Expressions in Smalltalk
In Smalltalk, you can actually write 2 + 2, and it does indeed computes 4. So far, so good.
Unfortunately, the familiar notation hides a particularly sneaky form of semantic noise, and expressions will give the familiar result only for the simplest scenario. This is because in Smalltalk, everything is an object, and expressions had to bend to that rule. So when you write 2 + 2, what this really means is: send object 2 the message + with argument 2.
Why does it matter? Consider an expression such as 2+3*5. In traditional notation, precedences are such that 3*5 is computed first, so the result is 2+15, or 17. Not so in Smalltalk, where 2 receives message + with argument 3 and the resulting object, 5, receives the message * with the argument 5. The resulting value is 25.
Of course, one could argue that this is really a form of syntactic noise and that appropriate precedences could easily be restored with a minor change in the language. But the point is that the default precedences are not the one some people think they know, and this causes unnecessary risks for programmers.
The 'string' types
Originally, a string was seen as some ideal, variable-sized array of contiguous elements. Of particular interest was the notion of string of characters, which was generally used to represent text. For instance, in practically any language, something like "Hello World" is called a string of characters. In practice, most early languages implemented fixed-size arrays (as a built-in construct), but did not provide a general-purpose string construct for arbitrary types. Yet, because of their use to represent text, character strings were often implemented as a special, built-in case.

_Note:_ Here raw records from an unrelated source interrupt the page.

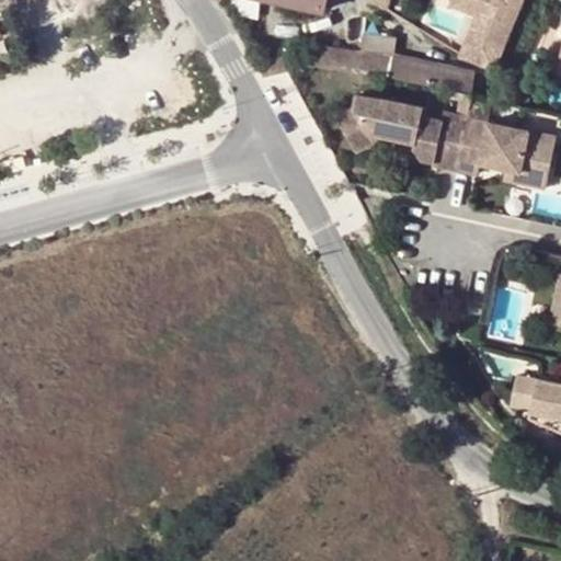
[(275,0),(322,9),(324,0),(275,0)]
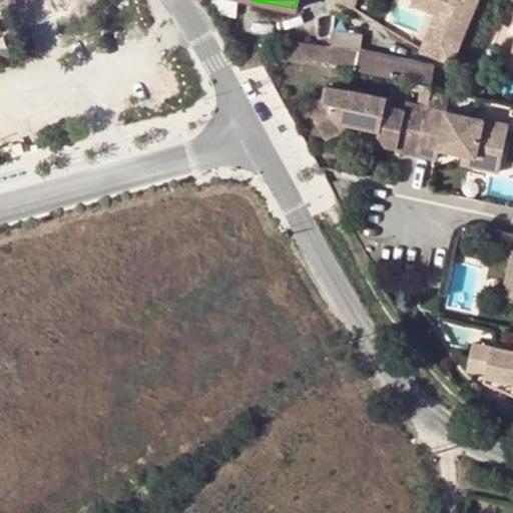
[(332,29),(330,45),(360,49),(363,34),(332,29)]
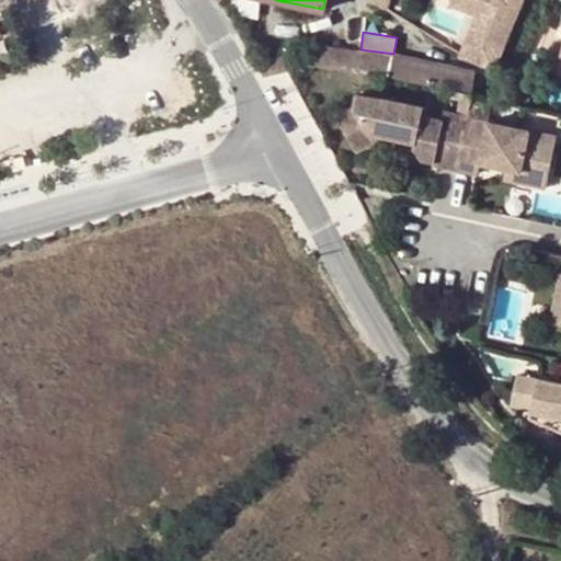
[(254,61),(262,76),(287,70),(310,65),(338,68),(392,76),(471,93),(476,72),(393,54),(361,49),(313,43),(312,49),(254,61)]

Consequently, in many languages, the term string ended up being understood as "string of character", and the type system sometimes contained this denomination. Pascal or C++ are examples of languages where the term "string" really denotes a string of characters, in other words what anybody but programmers would call text. In an ironic twist, when C++ developers introduced what could arguably be thought of as a real "string" type, they called it vector, despite the fact that it is quite different from a mathematical vector, and reserved string for strings of characters.
XL features a general variable-sized array type, which is consequently called string and not something like vector. A particular instance of that type is called text and used to represent text in the code. The text type is actually implemented as string of character. You can, however, make use of a string of integer if this is what you need, and it will behave much like a vector<int> in C++
We can reasonably assert that the designers of existing programming languages were smart and did as good a job as they could. Therefore, the shortcomings illustrated by Concept Programming are not obvious. The Concept Programming methodology brings something new to the programmers' toolbox.
None of the problems above are really serious. They only serve as an illustration of how simple metrics can be used to identify otherwise non-obvious issues. There are many cases where the problem is much more difficult to pinpoint without the appropriate tools, and where its effects are much more subtle and/or more dangerous.